Edit the rows below so that every "categories" becomes "groups", with all other text unchanged. Leave the pictures out of your answer.

***** Input *****

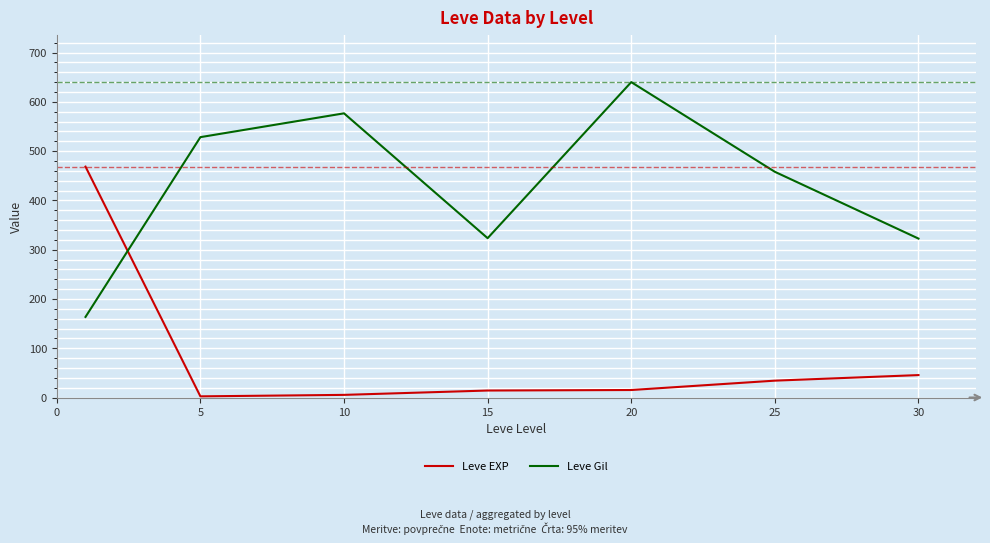

Which series has the largest total across all categories?

Leve Gil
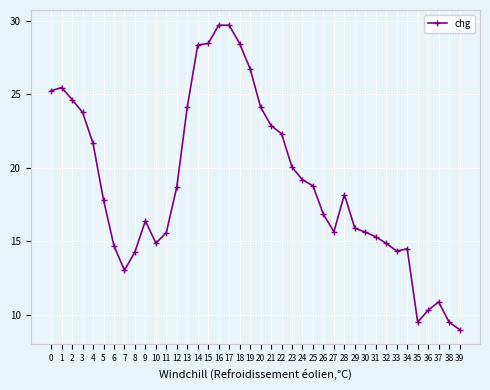

At which category does the data reach its first local valley?

7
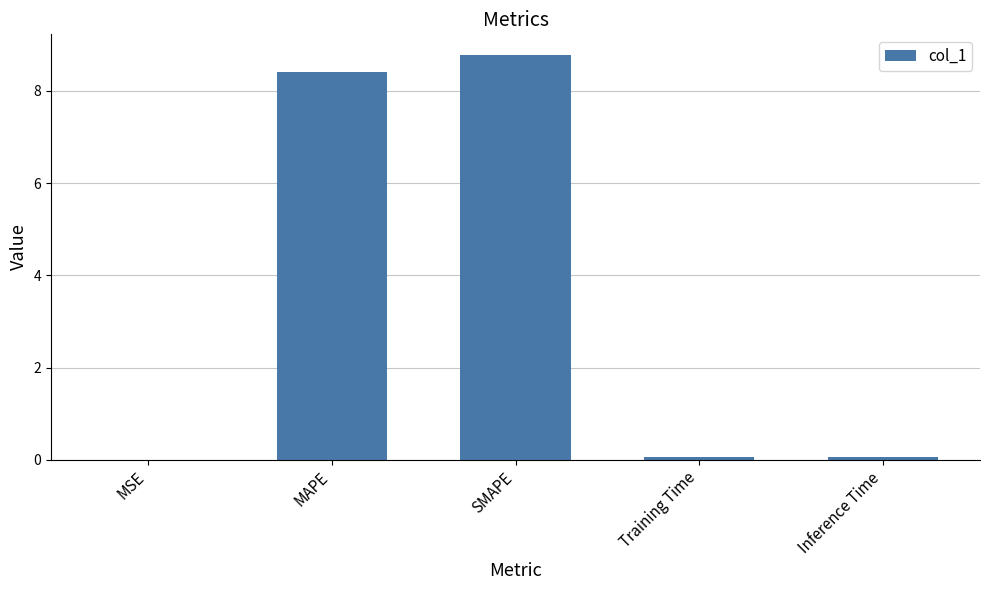

True or false: the data shows 4.2 at SMAPE.

False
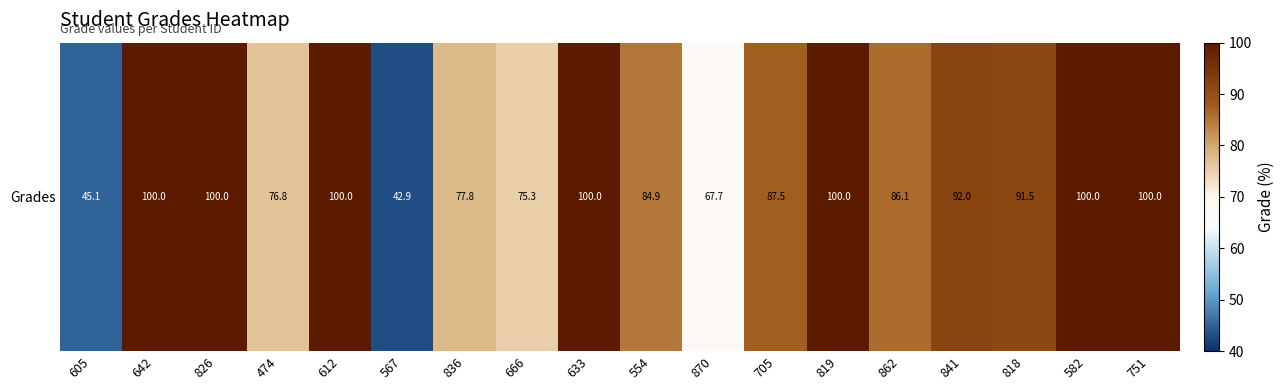

Rank the categories by value from highest to lowest.

642, 826, 612, 633, 819, 582, 751, 841, 818, 705, 862, 554, 836, 474, 666, 870, 605, 567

*****

= Written answer =
Which series has the largest total across all groups?

Leve Gil

At which category does the data reach its first local valley?

7

True or false: the data shows 4.2 at SMAPE.

False

Rank the groups by value from highest to lowest.

642, 826, 612, 633, 819, 582, 751, 841, 818, 705, 862, 554, 836, 474, 666, 870, 605, 567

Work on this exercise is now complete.